Trump's unique skills: cheapening the invaluable; discrediting the exceptional
We honor the fallen on Memorial Day. On Veteran's Day we pay tribute to those still serving . We recognize them on the Fourth of July and in every parade, military or otherwise. In airports, in stores, on city streets, we acknowledge their service sometimes in deed and always in words. And among all occupations, they are among the most trusted and laudable.
I'm talking about the U. S. military—before Monday June 1, 2020. That's the day the President of the United States, in yet another crisis of his own making for which he was consummately unprepared, gave this honored group orders to gather its "persuasion and intimidation" devices—rubber bullets and flash bang grenades—and break up a peaceful demonstration in the nation's capital. Not to put too fine a point on this, but in terms of us vs. them (which is the only way Trump envisions the world), soldiers were being called out to fight...well...us.

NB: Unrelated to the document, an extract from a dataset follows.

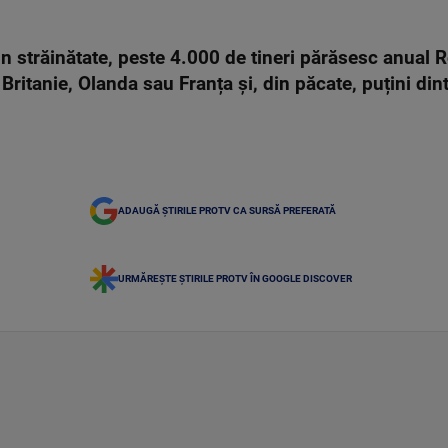
in străinătate, peste 4.000 de tineri părăsesc anual R
ritanie, Olanda sau Franța și, din păcate, puțini dintr
ADAUGĂ ȘTIRILE PROTV CA SURSĂ PREFERATĂ
URMĂREȘTE ȘTIRILE PROTV ÎN GOOGLE DISCOVER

We all know that the reason for the confrontation was that Trump, having holed up in a bunker last weekend, wanted to establish his masculinity again—the way he did when he used his father to get him out of serving in the military, or when he initiated an argument with the wife of a slain soldier, or when he bragged to people about walking into beauty pageant dressing rooms to gawk at the women in various stages of dishabille—you know, that kind of masculinity that plays so well with other "real men."
It didn't work. In fact, though it often seems impossible that Donald Trump can look any more foolish on one day than he did on the previous, he outdid himself in front of that D.C. church, holding a Bible—as Gail Collins wrote in today's N.Y. Times— as if "he had never touched a Bible before in his life. True cynics felt that it looked as if he had never touched a book, period."
And the cost of the president's narcissism and cowardice? The reputation of U.S. military who, and I hate to harp on this, are us.
I'm not naïve. There have been atrocities in war and American soldiers have sometimes been held responsible, but the iconic image of a soldier fighting to defend his country remains ingrained in all of us, especially those of a certain age for which World War II was recent history and stories of bravery were ubiquitous. But unless the governor of a besieged state formally makes a request, fighting Americans on American soil is not now and never has been the role of the U. S. military. And though the president is the Commander-in-Chief and does by definition have the right to call out that selfsame military, he retains that option only to forestall an invasion by a foreign power, not to roust people expressing their right to free speech and assembly in, of all places, the nation's capital.
The title of former Republican strategist Rick Wilson's book, Everything Trump Touches Dies, has been well earned. And now the president has set his sights on the military, hoping to convince them to join his battle against civilians. Retired United States Marine Corps general Jim Mattis probably slowed him a down a bit with his blistering attack in the Atlantic, defending our soldiers against ignorant leadership and labeling the president a threat to the Constitution. Yet it appears that the soldiers will remain stationed in our capital—more busloads have arrived.
One of the tragedies of the American Civil War was the fact that brother often fought against brother. It's happening again on the streets of our capital, but Trump—unlike Lincoln—will not view it as a tragedy. To him it's just business as usual.